Now save and run this once, check that the json and h5 files were created in the local directory.

Loading Our Model

This will load the model we just saved and then finally we can throw some of our own data at it:

    
#!/usr/bin/env python3
#
# keras_mnist_cnn_load_model_test.py

import numpy
import sys
from keras.models import model_from_json
import scipy.ndimage

def main(img_fname):
  seed = 7
  numpy.random.seed(seed)

  # load json and create model
  json_file = open('keras_mnist_cnn.json', 'r')
  loaded_model_json = json_file.read()
  json_file.close()
  loaded_model = model_from_json(loaded_model_json)
  # load weights into new model
  loaded_model.load_weights("keras_mnist_cnn.h5")
  print("Loaded model from disk")

  im = scipy.ndimage.imread(img_fname, flatten=True)
  data = im
  data = data.reshape(1, 1, 28, 28).astype('float32')
  data = data/255
  np_data = numpy.array(data)
  predict = loaded_model.predict(np_data)
  i = 0
  for x in predict[0]:
    if (round(x) > 0):
      print("")
      print("num is: %d" % (i))
      print("")
    i=i+1

fname = sys.argv[1]
main(fname)
    
  

Now create your own jpg image file of size 28x28 (GIMP works well) and place it in the same directory as the py files.
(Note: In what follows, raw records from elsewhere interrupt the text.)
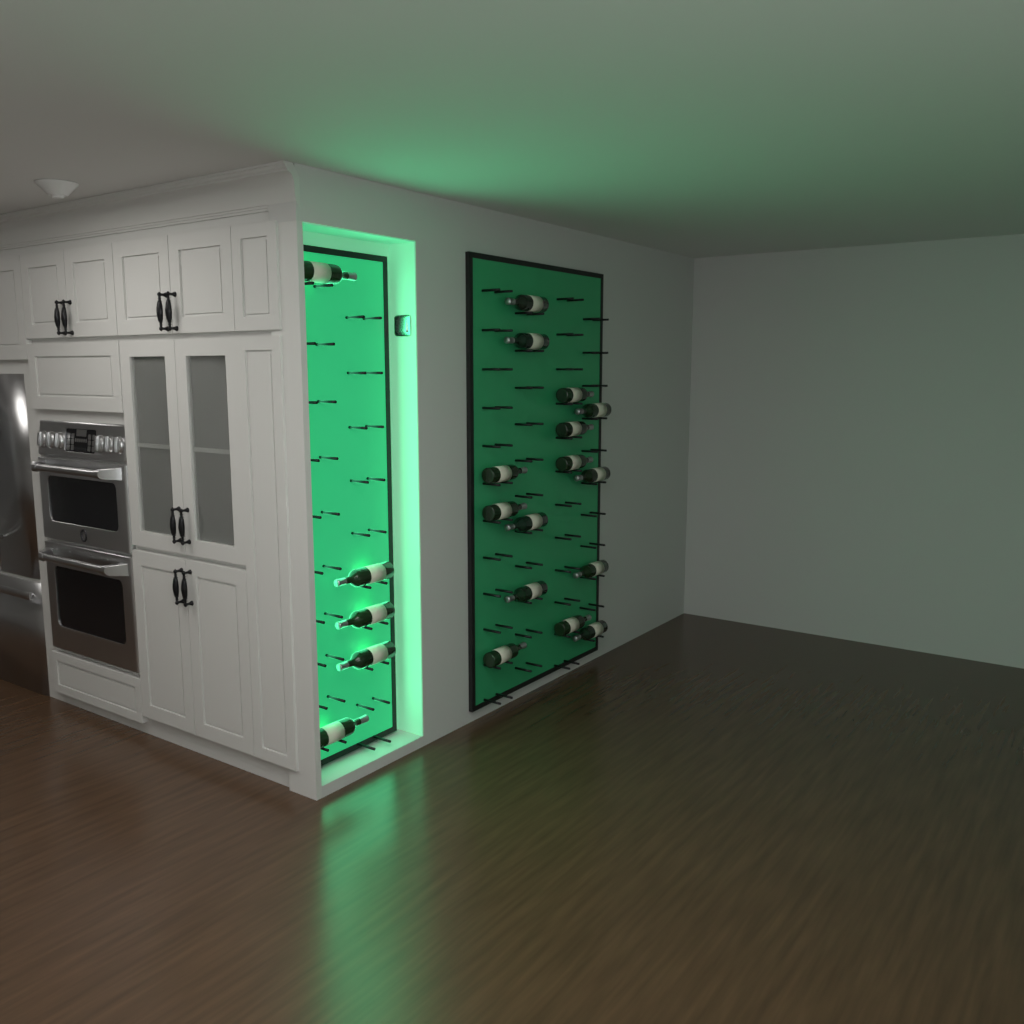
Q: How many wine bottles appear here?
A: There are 20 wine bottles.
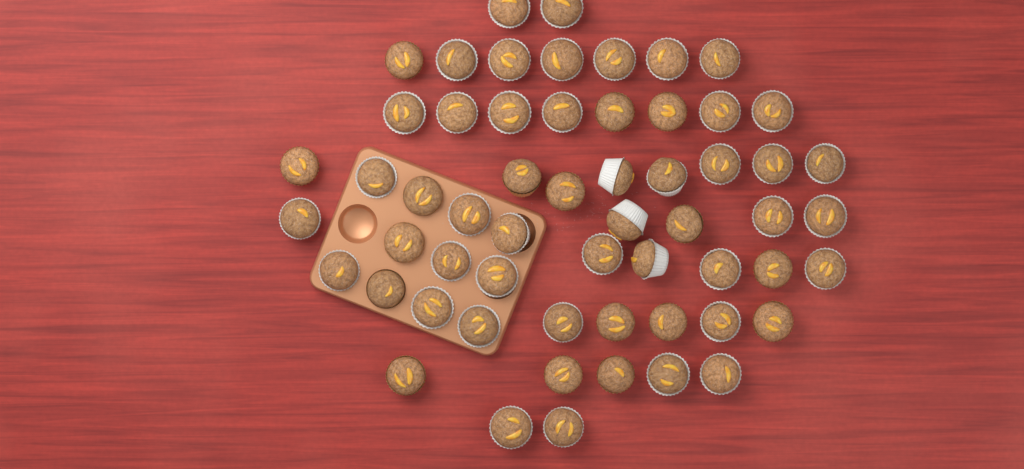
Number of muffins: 58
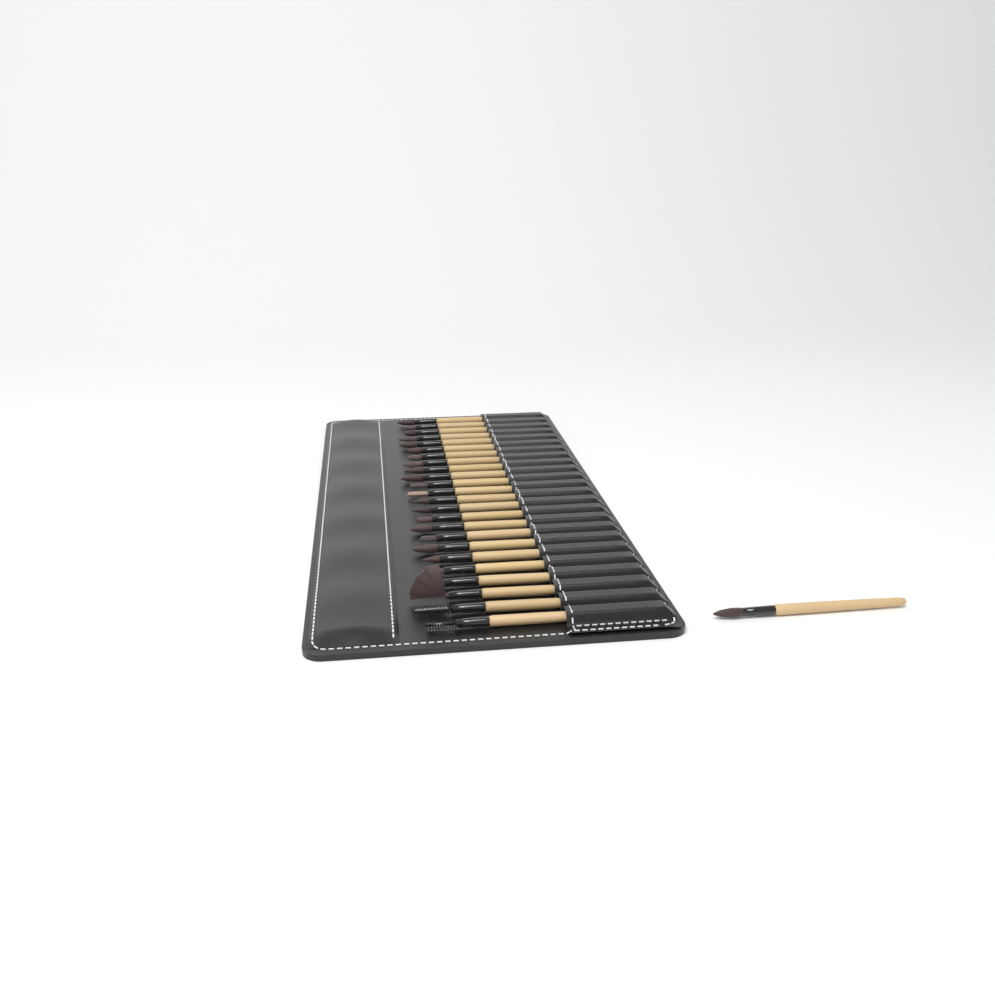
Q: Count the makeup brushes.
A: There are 25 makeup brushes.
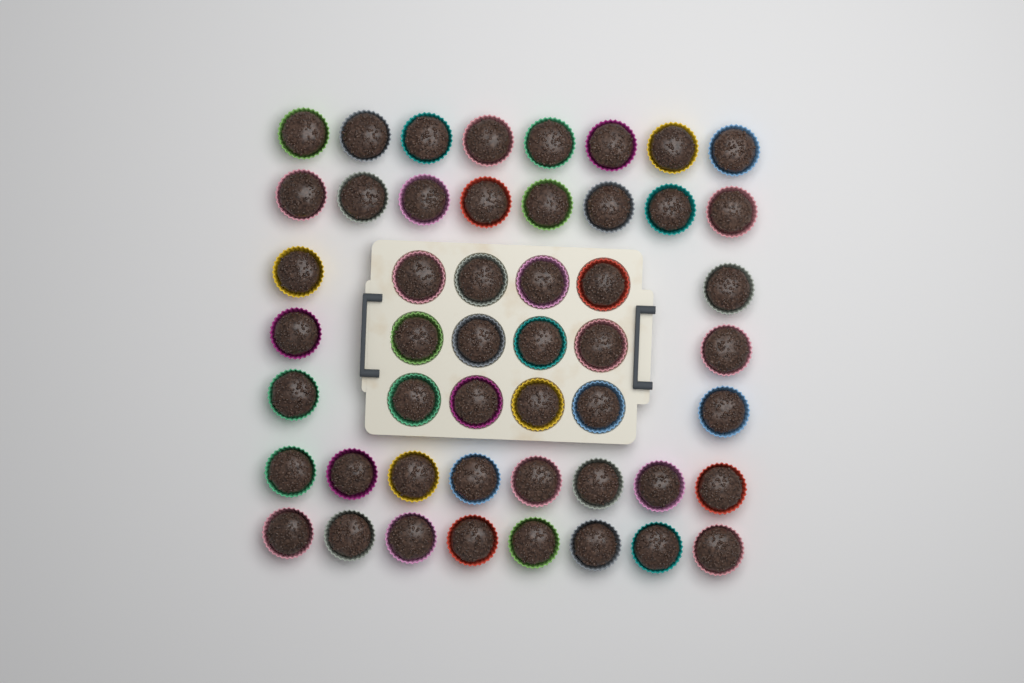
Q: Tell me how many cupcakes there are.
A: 50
Call your program with the name of the file as the only argument and you'll see it try guess the number you've written.

$ python3 keras_mnist_cnn_load_model_test.py test.jpg

num is: 8

Two things are happening here, we load the model just like we saved it, pretty straightforward.
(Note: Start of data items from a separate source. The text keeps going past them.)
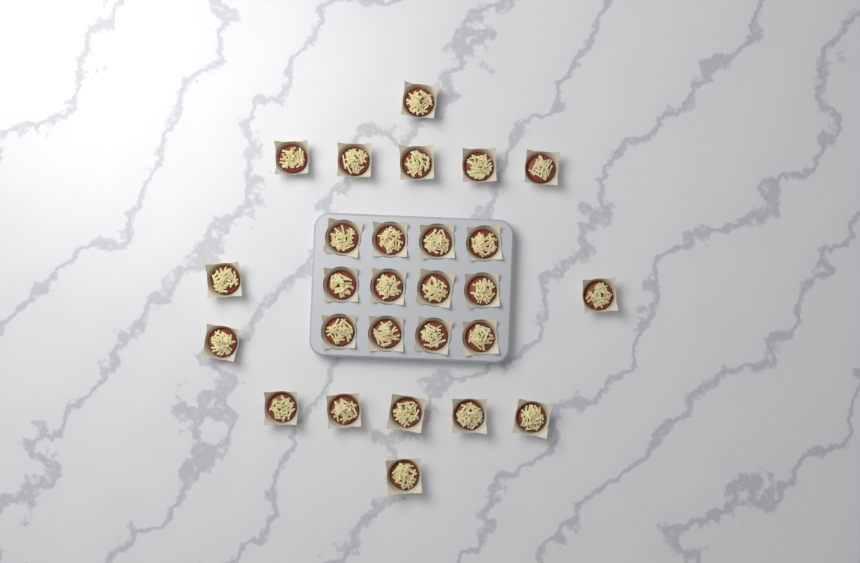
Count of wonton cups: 27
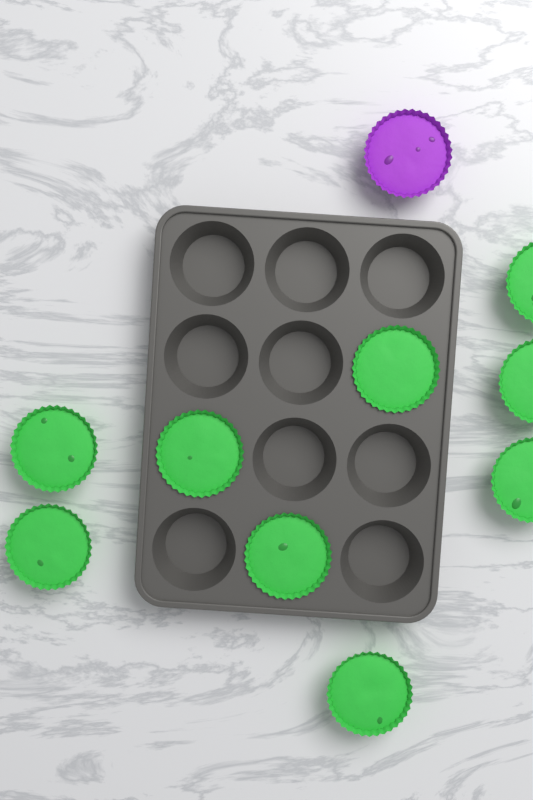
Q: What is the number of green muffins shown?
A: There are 9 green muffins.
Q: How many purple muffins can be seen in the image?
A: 1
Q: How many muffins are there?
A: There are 10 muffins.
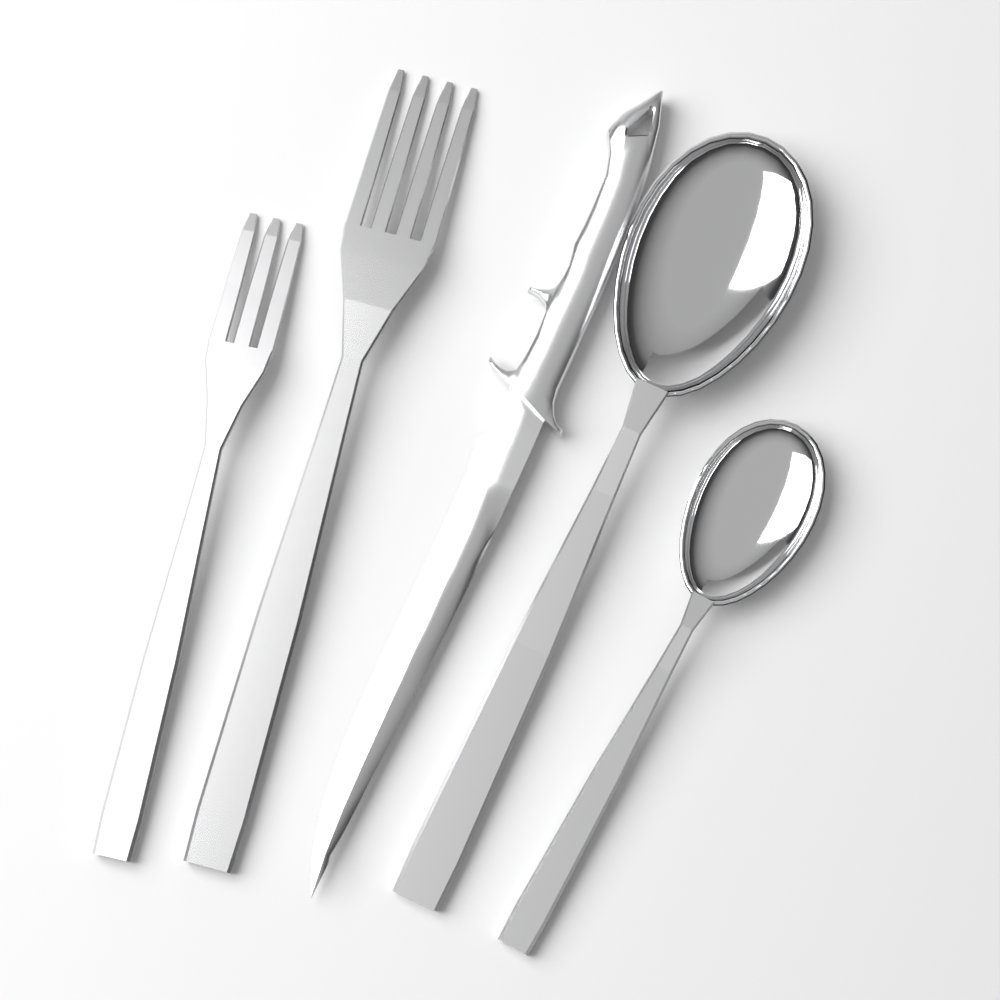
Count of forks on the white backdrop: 2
Then we read in the image and we actually just shape it the same way we did with the MNIST data and stuff it into a numpy array. After the data has been shaped we call a new Keras method, predict, and this will run the image array through the model. From that we get 10 outputs and since we are using one hot encoding we can treat each one as a binary off or on. We do this by rounding the outputs, so whichever index is 1 will be the prediction for the number we have passed to the model.